Car le manque de diversité dans l’édition est un fait avéré : chaque année, l’association VIDA: Women in Literary Arts publie l’inventaire du nombre d’hommes et de femmes dont les livres sont critiqués au sein des rubriques littéraires des médias. Le résultat est sans appel: les femmes sont sous-représentées, avec une proportion moyenne de 32% parmi les 15 médias anglophones étudiés, allant de 20% pour «The Nation» à 47% pour «Granta». Pour la première fois, l’édition 2014 a également étudié la représentation des femmes de couleurs, arrivant aux mêmes conclusions, bien que les analyses aient été jugées insuffisamment fiables pour être publiées.

Par ailleurs, une polémique gonfle depuis quelques mois sur le manque de représentativité de l’univers littéraire. Depuis fin 2014, le hashtag #WeNeedDiverseBooks est activement relayé sur Twitter afin de sensibiliser au sujet. Et en février dernier, une aspirante écrivaine, K.T Bradford, mettait sur son blog ses lecteurs au défi d’arrêter, durant un an, de lire des livres écrits par des hommes blancs afin de privilégier certaines minorités. Elle proposait même des listes de lecture par catégories de « Femmes auteures » et « Auteurs de couleurs ».

La littérature n’échappe donc pas à la crise de la représentation qui touche déjà la politique et les médias. Une critique qu’Elisa Gabbert replace d’ailleurs dans le contexte américain ambiant, en faisant directement référence à la mort de Michael Brown, ce jeune afro-américain abattu par un policier l’été dernier, ou encore à la récente tuerie de Charleston. Les éditeurs anglo-saxons ne sont pas forcément, à ses yeux, les premiers coupables de ces horreurs. Mais cela n’interdit pas de pointer l’influence d’une culture blanche hégémonique sur la perception de la différence et sur ses implications politiques.

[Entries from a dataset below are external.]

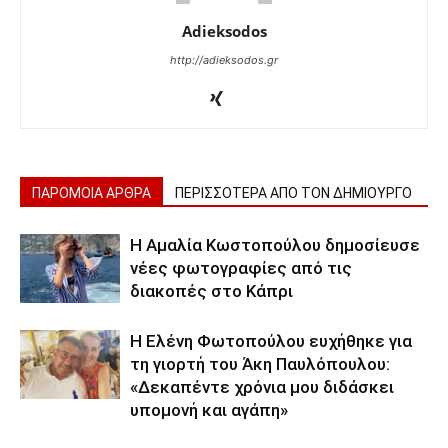
Adieksodos
http://adieksodos.gr
ΠΑΡΟΜΟΙΑ ΑΡΘΡΑ
ΠΕΡΙΣΣΟΤΕΡΑ ΑΠΟ ΤΟΝ ΔΗΜΙΟΥΡΓΟ
Η Αμαλία Κωστοπούλου δημοσίευσε
νέες φωτογραφίες από τις
διακοπές στο Κάπρι
Η Ελένη Φωτοπούλου ευχήθηκε για
τη γιορτή του Άκη Παυλόπουλου:
«Δεκαπέντε χρόνια μου διδάσκει
υπομονή και αγάπη»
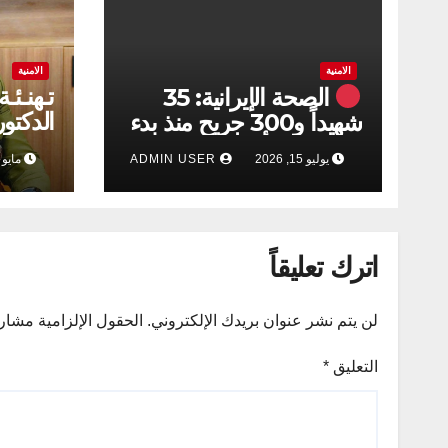
الامنية
الامنية
تـهنـئـ
الصحة الإيرانية: 35
الدكتو
شهيداً و300 جريح منذ بدء
نائب قا
الهجمات الأميركية على
يوليو 15, 2026
ADMIN USER
مايو 15, 2026
المشتر
جنوبي البلاد
مجلس ا
للقوات
علي ال
اترك تعليقاً
لن يتم نشر عنوان بريدك الإلكتروني.
الحقول الإلزامية مشار إ
التعليق
*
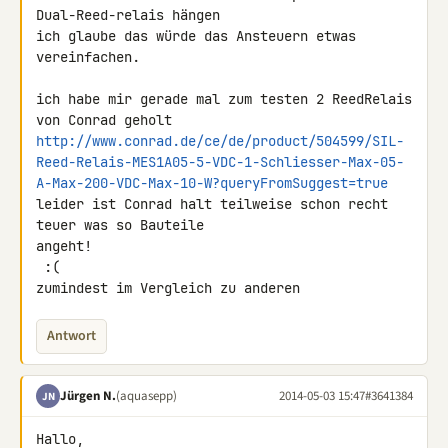
Dual-Reed-relais hängen

ich glaube das würde das Ansteuern etwas 
vereinfachen.

ich habe mir gerade mal zum testen 2 ReedRelais 
http://www.conrad.de/ce/de/product/504599/SIL-
Reed-Relais-MES1A05-5-VDC-1-Schliesser-Max-05-
A-Max-200-VDC-Max-10-W?queryFromSuggest=true
leider ist Conrad halt teilweise schon recht 
teuer was so Bauteile 

angeht!

 :(

zumindest im Vergleich zu anderen
Antwort
Jürgen N.
(aquasepp)
2014-05-03 15:47
#3641384
JN
Hallo,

Qui préfère la discrimination positive ?

L’échange entre Elisa Gabbert et cet auteur anonyme a suscité de vives critiques dans les médias américains tels que la «National Review» ou «The Atlantic». La controverse a d’abord porté sur le principe de la discrimination positive, que soutient la jeune poète, et qui pourrait altérer la qualité de la sélection éditoriale. L’autocensure des hommes blancs prônée par l’auteure du billet est aussi contestée, comme l’écrit Connor Friedersdorf, qui a entrepris de répondre à son tour au poète anonyme dans «The Atlantic»:

Je m’interroge sur la façon dont vous jugez votre race et votre sexe comme étant le trait le plus saillant de votre identité artistique; et je ne vois pas pourquoi vos poèmes feraient perdre de l’attention à ceux écrits par un poète ayant une identité raciale ou sexuelle différente. (…) Il est irrationnel de réduire la vision d’une personne à son sexe ou sa couleur de peau. Je suppose que vous ne feriez jamais cela à un autre individu. Ne le faites pas à vous-même.»

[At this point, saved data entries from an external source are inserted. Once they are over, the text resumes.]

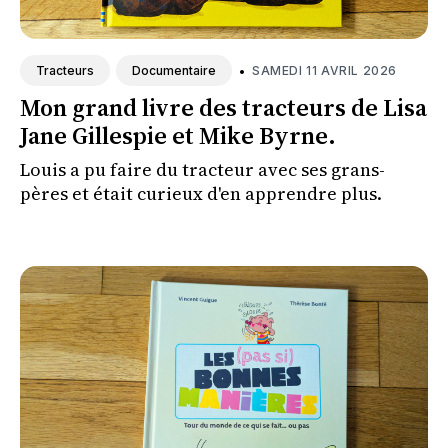
•
SAMEDI 11 AVRIL 2026
Tracteurs
Documentaire
Mon grand livre des tracteurs de Lisa
Jane Gillespie et Mike Byrne.
Louis a pu faire du tracteur avec ses grans-
pères et était curieux d'en apprendre plus.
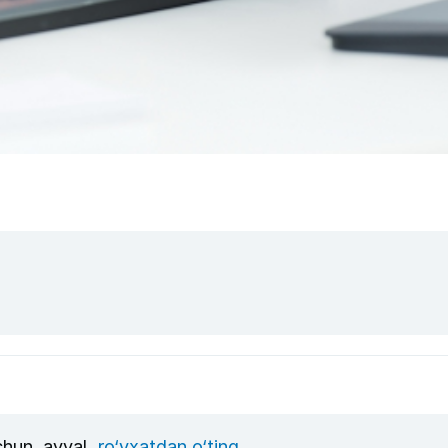
uchun, avval
ro‘yxatdan o‘ting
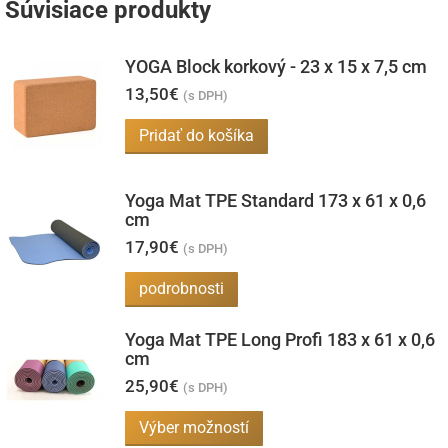
Súvisiace produkty
si
môžete
YOGA Block korkový - 23 x 15 x 7,5 cm
vybrať
13,50
€
(s DPH)
na
stránke
Pridať do košíka
produktu.
Yoga Mat TPE Standard 173 x 61 x 0,6
cm
17,90
€
(s DPH)
podrobnosti
Yoga Mat TPE Long Profi 183 x 61 x 0,6
cm
25,90
€
(s DPH)
Tento
Výber možností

Et naturellement, on reproche beaucoup à Elisa Gabbert d’inviter au boycott de ce profil d’écrivain. A y regarder de près, pourtant, elle ne va pas jusque-là. Malgré le titre au lance-flammes de sa tribune, à aucun moment elle préconise aux hommes blancs d’arrêter d’écrire, ni aux lecteurs de les lire :

Je suis sûre que certaines personnes vous diraient d’arrêter d’écrire ; je ne vais pas le faire. Il existe déjà tellement de nouvelles productions écrites chaque jour que personne ne pourrait jamais toutes les lire, et l’écriture n’est pas nécessairement une obligation à partir du moment où les gens ont la possibilité de ne pas le lire.»

Si peu de chiffres existent sur les inégalités dans la littérature française, tout laisse à penser que la tendance est commune. Pourtant, et comme le montre une étude menée par Ipsos, la lecture est loin d’être seulement l’affaire d’hommes blancs: 27% des femmes déclarent lire «beaucoup», contre seulement 16% des hommes.